Em janeiro de 2026, a China alertou o Conselho de Segurança da ONU que “o aventureirismo militar americano no Oriente Médio levará a região ao caos” A China também condenou veementemente os ataques dos EUA contra instalações nucleares iranianas em junho de 2025, descrevendo-os como uma “violação flagrante” da Carta da ONU e do direito internacional. Além disso, a China está interessada em proteger as instalações nucleares iranianas, com Pequim enfatizando sua rejeição de atacar instalações nucleares iranianas sob as salvaguardas da Agência Internacional de Energia Atômica.

O apoio diplomático e político da China ao Irã também veio na forma de fornecimento de cobertura internacional. A China utilizou a sua adesão ao grupo BRICS e à Organização de Cooperação de Xangai “OCS”) para oferecer apoio diplomático a Teerã e reforçar a sua resiliência contra a pressão ocidental. Os Chineses incentivaram o diálogo político com Teerã, saudando a retomada das negociações iraniano americanas em Muscat, Omã, em fevereiro de 2025. Pequim considerou o diálogo a única forma de evitar uma guerra em grande escala na região com consequências imprevisíveis. O Ministério das Relações Exteriores da China manteve recentemente contatos intensivos e consultas de alto nível com autoridades iranianas em Pequim para garantir a estabilidade regional em meio às ameaças americanas.
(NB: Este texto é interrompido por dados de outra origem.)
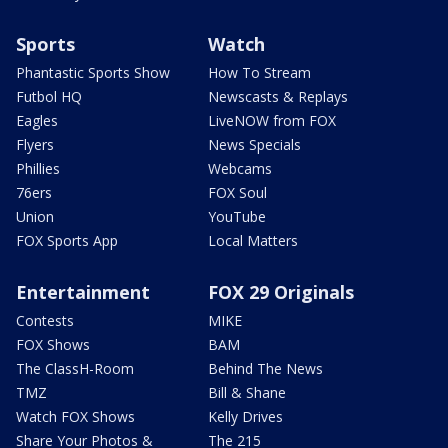
Sports
Watch
Phantastic Sports Show
How To Stream
Futbol HQ
Newscasts & Replays
Eagles
LiveNOW from FOX
Flyers
News Specials
Phillies
Webcams
76ers
FOX Soul
Union
YouTube
FOX Sports App
Local Matters
Entertainment
FOX 29 Originals
Contests
MIKE
FOX Shows
BAM
The ClassH-Room
Behind The News
TMZ
Bill & Shane
Watch FOX Shows
Kelly Drives
Share Your Photos &
The 215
A China está empenhada em manter a cooperação militar estratégica com o seu aliado iraniano. Isso é demonstrado pelos exercícios navais conjuntos que a China conduziu com o Irã e a Rússia em meados de fevereiro de 2026 no norte do Oceano Índico, que podem ser interpretados como uma mensagem de apoio de Pequim ao Irã diante da pressão americana. A cooperação tecnológica chinesa com o Irã também continua, com Pequim a fornecer a Teerão tecnologias militares avançadas para melhorar as suas capacidades de defesa. 

Os motivos econômicos de Pequim são multifacetados, assim como seu compromisso com a segurança energética com o Irã para ajudá-lo a resistir a qualquer potencial ataque militar. Isto é especialmente verdadeiro dada a forte dependência da China do petróleo iraniano e o seu receio de que uma guerra possa levar ao encerramento do Estreito de Ormuz, ameaçando diretamente o seu abastecimento energético. Isso faz da estabilidade do Irã uma prioridade nacional chinesa. A China continua trabalhando com o Irã de acordo com o Acordo Quadro Estratégico Abrangente, continuando a ativar o acordo de 25 anos com o Irã, que inclui bilhões de dólares em investimentos chineses. Washington vê isto como uma tentativa chinesa de diminuir a eficácia das sanções.
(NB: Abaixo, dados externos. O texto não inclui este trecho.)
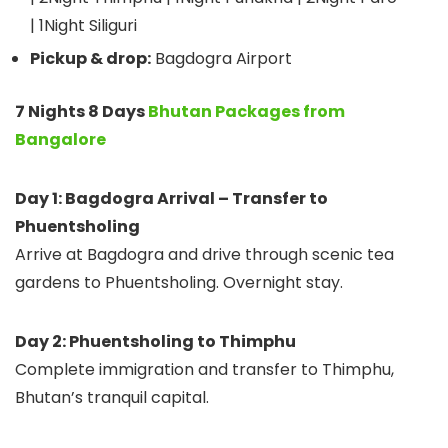
| 1Night Siliguri
Pickup & drop:
Bagdogra Airport
7 Nights 8 Days
Bhutan Packages from
Bangalore
Day 1: Bagdogra Arrival – Transfer to
Phuentsholing
Arrive at Bagdogra and drive through scenic tea
gardens to Phuentsholing. Overnight stay.
Day 2: Phuentsholing to Thimphu
Complete immigration and transfer to Thimphu,
Bhutan’s tranquil capital.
Portanto, a China rejeita qualquer confronto militar em grande escala, considerando-o uma ameaça aos seus interesses vitais. No entanto, prefere desempenhar o papel de “mediador construtivo” e catalisador das negociações para evitar o envolvimento direto em qualquer potencial conflito com Washington, continuando ao mesmo tempo a prestar apoio econômico e diplomático ao Irã.